Os mais velhos dizem que vivemos a mesma vida desde há mais de 50 anos. Nada mudou na nossa natureza, enquanto povo, e na nossa organização económica. A forma como pensamos o papel e o funcionamento do Estado, como concebemos o trabalho, os deveres e as obrigações e como nos organizamos social e economicamente diz muito do que somos e explica, em grande medida, o momento que estamos a viver.

Temos vivido com os mesmos vícios, os mesmos gastos, as mesmas despesas e as mesmas vaidades. Queremos viver e ser um país rico, quando somos pobres e mal produzimos o que comemos. Uma sociedade fraca e que reclama só direitos e regalias, com uma economia débil e que não produz, algum dia tinha que rebentar.

Em 35 anos nunca tivemos um Estado forte, disciplinado e responsável. Em 35 anos nunca tivemos uma economia e uma organização social e política capaz e respeitada.

Se hoje abdicamos de carros de luxo para reivindicar austeridade é porque ontem gastamos sem limites e sem regras. Hoje já não temos lideranças políticas que sejam competentes e um exemplo de virtudes, nem um povo trabalhador que olhe mais para o colectivo do que para o individual.

O hedonismo é a nossa marca indelével. Mas isso é porque em 35 anos nunca tivemos uma cultura e uma mentalidade que pusesse em primeiro lugar o interesse nacional. Nunca tivemos estruturas sindicais que apelassem para os desígnios nacionais.

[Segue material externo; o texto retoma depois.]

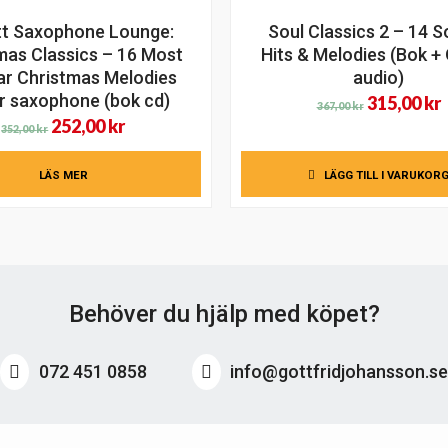
t Saxophone Lounge:
Soul Classics 2 – 14 S
mas Classics – 16 Most
Hits & Melodies (Bok + 
ar Christmas Melodies
audio)
r saxophone (bok cd)
Det
315,00
kr
367,00
kr
Det
Det
252,00
kr
ursprungl
352,00
kr
ursprungliga
nuvarande
priset
p
LÄS MER
priset
priset
LÄGG TILL I VARUKOR
var:
ä
var:
är:
367,00 kr.
3
352,00 kr.
252,00 kr.
Behöver du hjälp med köpet?
072 451 0858
info@gottfridjohansson.s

Como são possíveis, em plena crise e numa situação de prébancarrota, a ausência de uma rede de transportes públicos e a presença de hospitais completamente sujos, com a venda de empresas públicas negociadas na terra do colono sem consentimento da população?

A responsabilização dos gestores públicos e privados, por gestão ruinosa, é um convite ao roubo desenfreado. Vejam o escândalo do caso Manhendje e o que se está a passar com os funcionários da G4S.

Se somos assim, o resultado só podia ser este. Somos uma sociedade com uma carga de interesses corporativos que ultrapassa o razoável, impeditiva, por vezes, do desenvolvimento.

Estado pobre e sem alicerces, com uma sociedade civil colonizada, sócio-dependente, com líderes sem prestígio e sem qualidade só podia dar nisto. E, agora, começa a dança irresponsável de prender inocentes (leia-se agentes da G4S). Inocentes porque quem é submetido a privações daquele género (receber 33 meticais) é livre de se rebelar.

No entanto, mais uma vez, os interesses políticos e partidários a sobreporem-se ao interesse do cidadão comum. É o que dá quando quem nos libertou, apenas por isso, julga que lhe assiste o direito de brincar com a vida de 10 mil cidadãos e, por tabela, de privar mais de 29 mil crianças de pão e água para a boca.

Já libertaram o país do colono, mas agora é preciso libertá-lo da pobreza, mas parece que, para isso, os pais da independência conseguem estar de acordo, apesar de terem consciência do mal que fizeram depois de ‘75. Da Revolução Verde aos transportes, dos mega-projectos aos biocombustíveis, do ministro do interior ao SISE, do G4S ao conselho de ministros, ninguém escapa ao julgamento e a um veredicto de culpabilidade.

Os transportes públicos estão no caos, perderam qualidade, estão sem orientação e à deriva e a culpa é do preço do combustível. A polícia agride cidadãos indefesos e põe as leis e o código deontológico num picador de papel e ninguém se demite. Muito pelo contrário, as vítimas são detidas.

Os problemas físicos derivados da fome que a G4S semeou ao roubar ordenados de quem trabalhou de sol a sol são arrogantemente ignorados. A justiça é injusta, morosa e apenas respeitada pelos pobres. Já poucos acreditam na sua imparcialidade e isenção. A crise de confiança que existe entre nós e nas instituições é mais grave do que a falta de comida. Comida pede-se ao vizinho.

Foi isso que os funcionários da G4S fi zeram nos últimos três meses. Mas a confi ança ninguém empresta. Ou mudamos de comportamento ou morremos como país. Nem os 35 anos nos salvam. Aliás, depois desse tempo, temos a obrigação de sermos melhores do que já fomos.